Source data
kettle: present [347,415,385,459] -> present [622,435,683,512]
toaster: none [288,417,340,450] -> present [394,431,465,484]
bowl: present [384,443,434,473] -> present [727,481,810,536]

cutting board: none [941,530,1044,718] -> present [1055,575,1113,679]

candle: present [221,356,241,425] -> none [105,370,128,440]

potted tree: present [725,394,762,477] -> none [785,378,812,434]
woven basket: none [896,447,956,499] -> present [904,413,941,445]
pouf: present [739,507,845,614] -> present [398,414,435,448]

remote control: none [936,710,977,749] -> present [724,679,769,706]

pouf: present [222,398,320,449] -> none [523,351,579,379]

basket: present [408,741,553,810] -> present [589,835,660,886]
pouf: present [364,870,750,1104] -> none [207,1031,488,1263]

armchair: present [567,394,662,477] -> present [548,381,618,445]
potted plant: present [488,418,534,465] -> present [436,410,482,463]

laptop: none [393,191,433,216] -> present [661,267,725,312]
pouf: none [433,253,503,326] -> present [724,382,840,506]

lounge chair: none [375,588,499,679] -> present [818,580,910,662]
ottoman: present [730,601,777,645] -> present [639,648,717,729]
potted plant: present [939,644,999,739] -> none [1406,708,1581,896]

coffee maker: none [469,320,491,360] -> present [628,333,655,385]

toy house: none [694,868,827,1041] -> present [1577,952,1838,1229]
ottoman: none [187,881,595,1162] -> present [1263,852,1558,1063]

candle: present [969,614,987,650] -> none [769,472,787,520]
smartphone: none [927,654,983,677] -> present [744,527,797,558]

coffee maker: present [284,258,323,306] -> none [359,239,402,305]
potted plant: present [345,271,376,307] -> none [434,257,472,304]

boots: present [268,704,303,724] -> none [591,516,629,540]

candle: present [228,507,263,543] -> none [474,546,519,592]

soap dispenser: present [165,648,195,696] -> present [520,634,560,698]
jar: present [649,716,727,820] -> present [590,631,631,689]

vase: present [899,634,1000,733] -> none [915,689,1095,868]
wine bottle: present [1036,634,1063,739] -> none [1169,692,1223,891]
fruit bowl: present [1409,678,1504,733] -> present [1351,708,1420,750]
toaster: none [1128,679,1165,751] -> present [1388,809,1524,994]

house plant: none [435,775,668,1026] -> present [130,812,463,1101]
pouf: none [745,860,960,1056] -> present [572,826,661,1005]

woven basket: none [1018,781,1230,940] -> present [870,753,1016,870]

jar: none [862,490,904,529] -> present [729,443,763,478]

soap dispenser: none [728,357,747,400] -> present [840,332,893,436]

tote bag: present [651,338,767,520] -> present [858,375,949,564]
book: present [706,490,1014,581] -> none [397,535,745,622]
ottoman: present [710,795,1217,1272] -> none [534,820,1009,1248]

TASK DESCRIPTION: Reply with nothing except the number of lines in the records that include the word "woven".

YOUR RESPONSE: 2